[Start of Attachment]

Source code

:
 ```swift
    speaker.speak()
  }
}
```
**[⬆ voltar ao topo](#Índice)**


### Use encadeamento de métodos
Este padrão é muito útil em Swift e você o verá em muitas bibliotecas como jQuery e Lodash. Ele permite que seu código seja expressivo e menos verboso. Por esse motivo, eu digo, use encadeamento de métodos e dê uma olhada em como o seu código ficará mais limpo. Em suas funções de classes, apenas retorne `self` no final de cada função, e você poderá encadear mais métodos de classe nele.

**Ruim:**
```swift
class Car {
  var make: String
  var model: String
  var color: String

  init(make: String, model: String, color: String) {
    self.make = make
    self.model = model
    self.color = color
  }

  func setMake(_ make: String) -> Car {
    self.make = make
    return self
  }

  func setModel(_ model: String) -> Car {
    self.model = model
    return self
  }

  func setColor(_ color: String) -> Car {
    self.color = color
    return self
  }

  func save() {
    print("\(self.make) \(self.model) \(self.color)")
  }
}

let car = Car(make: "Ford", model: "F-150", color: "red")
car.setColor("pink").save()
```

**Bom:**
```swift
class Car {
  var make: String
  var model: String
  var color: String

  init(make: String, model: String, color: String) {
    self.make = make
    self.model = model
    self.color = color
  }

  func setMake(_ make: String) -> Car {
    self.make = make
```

[End of Attachment]

* [Exercise details]:
Exact copies of every record above are required.

* [Solution to the problem]:
Source code

:
 ```swift
    speaker.speak()
  }
}
```
**[⬆ voltar ao topo](#Índice)**


### Use encadeamento de métodos
Este padrão é muito útil em Swift e você o verá em muitas bibliotecas como jQuery e Lodash. Ele permite que seu código seja expressivo e menos verboso. Por esse motivo, eu digo, use encadeamento de métodos e dê uma olhada em como o seu código ficará mais limpo. Em suas funções de classes, apenas retorne `self` no final de cada função, e você poderá encadear mais métodos de classe nele.

**Ruim:**
```swift
class Car {
  var make: String
  var model: String
  var color: String

  init(make: String, model: String, color: String) {
    self.make = make
    self.model = model
    self.color = color
  }

  func setMake(_ make: String) -> Car {
    self.make = make
    return self
  }

  func setModel(_ model: String) -> Car {
    self.model = model
    return self
  }

  func setColor(_ color: String) -> Car {
    self.color = color
    return self
  }

  func save() {
    print("\(self.make) \(self.model) \(self.color)")
  }
}

let car = Car(make: "Ford", model: "F-150", color: "red")
car.setColor("pink").save()
```

**Bom:**
```swift
class Car {
  var make: String
  var model: String
  var color: String

  init(make: String, model: String, color: String) {
    self.make = make
    self.model = model
    self.color = color
  }

  func setMake(_ make: String) -> Car {
    self.make = make
```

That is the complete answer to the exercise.